(Stored data entries)
== Segment start ==
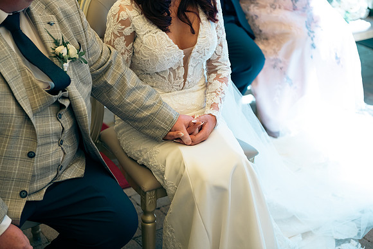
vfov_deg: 19.5
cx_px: 186
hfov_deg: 28.8
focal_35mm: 70
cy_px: 124
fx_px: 725
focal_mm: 70
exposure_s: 1/250
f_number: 3.5
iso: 250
== Segment end ==
The entries above are to be reproduced exactly, with the pictures dropped.

vfov_deg: 19.5
cx_px: 186
hfov_deg: 28.8
focal_35mm: 70
cy_px: 124
fx_px: 725
focal_mm: 70
exposure_s: 1/250
f_number: 3.5
iso: 250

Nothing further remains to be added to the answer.